#### [Input]
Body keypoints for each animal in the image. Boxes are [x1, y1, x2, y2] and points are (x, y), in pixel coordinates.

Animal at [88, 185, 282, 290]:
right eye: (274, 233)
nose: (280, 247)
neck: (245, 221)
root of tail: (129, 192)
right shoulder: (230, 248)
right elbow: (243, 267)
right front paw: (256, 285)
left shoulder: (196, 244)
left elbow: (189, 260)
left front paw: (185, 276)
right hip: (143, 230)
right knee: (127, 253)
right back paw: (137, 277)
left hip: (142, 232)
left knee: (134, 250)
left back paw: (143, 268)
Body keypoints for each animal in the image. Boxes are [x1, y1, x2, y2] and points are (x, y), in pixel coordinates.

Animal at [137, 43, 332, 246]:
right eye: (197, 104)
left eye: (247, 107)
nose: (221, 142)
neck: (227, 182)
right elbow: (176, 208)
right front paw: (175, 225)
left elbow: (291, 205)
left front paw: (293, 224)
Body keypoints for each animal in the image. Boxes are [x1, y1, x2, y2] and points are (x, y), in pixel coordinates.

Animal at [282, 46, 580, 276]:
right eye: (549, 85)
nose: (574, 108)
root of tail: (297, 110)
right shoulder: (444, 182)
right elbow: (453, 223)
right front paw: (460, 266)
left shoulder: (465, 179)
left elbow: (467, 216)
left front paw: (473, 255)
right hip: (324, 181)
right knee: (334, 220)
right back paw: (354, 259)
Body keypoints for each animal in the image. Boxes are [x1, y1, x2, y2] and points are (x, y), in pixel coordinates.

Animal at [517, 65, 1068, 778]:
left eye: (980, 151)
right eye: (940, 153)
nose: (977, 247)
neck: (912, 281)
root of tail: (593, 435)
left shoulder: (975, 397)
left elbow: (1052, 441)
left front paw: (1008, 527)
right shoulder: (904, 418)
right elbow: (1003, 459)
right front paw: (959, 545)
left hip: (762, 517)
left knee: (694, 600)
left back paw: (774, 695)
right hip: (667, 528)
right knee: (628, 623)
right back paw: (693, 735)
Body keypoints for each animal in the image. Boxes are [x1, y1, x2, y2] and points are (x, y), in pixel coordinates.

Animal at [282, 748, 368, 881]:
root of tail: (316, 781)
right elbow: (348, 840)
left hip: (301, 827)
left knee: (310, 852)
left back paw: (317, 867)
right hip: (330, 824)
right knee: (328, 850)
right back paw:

#### [Problem requirements]
The response must consist solely of the lines from the first line of the entries through the line containing "neck: (227, 182)", repeated exactly.

#### [Task solution]
Body keypoints for each animal in the image. Boxes are [x1, y1, x2, y2] and points are (x, y), in pixel coordinates.

Animal at [88, 185, 282, 290]:
right eye: (274, 233)
nose: (280, 247)
neck: (245, 221)
root of tail: (129, 192)
right shoulder: (230, 248)
right elbow: (243, 267)
right front paw: (256, 285)
left shoulder: (196, 244)
left elbow: (189, 260)
left front paw: (185, 276)
right hip: (143, 230)
right knee: (127, 253)
right back paw: (137, 277)
left hip: (142, 232)
left knee: (134, 250)
left back paw: (143, 268)
Body keypoints for each animal in the image. Boxes are [x1, y1, x2, y2] and points are (x, y), in pixel coordinates.

Animal at [137, 43, 332, 246]:
right eye: (197, 104)
left eye: (247, 107)
nose: (221, 142)
neck: (227, 182)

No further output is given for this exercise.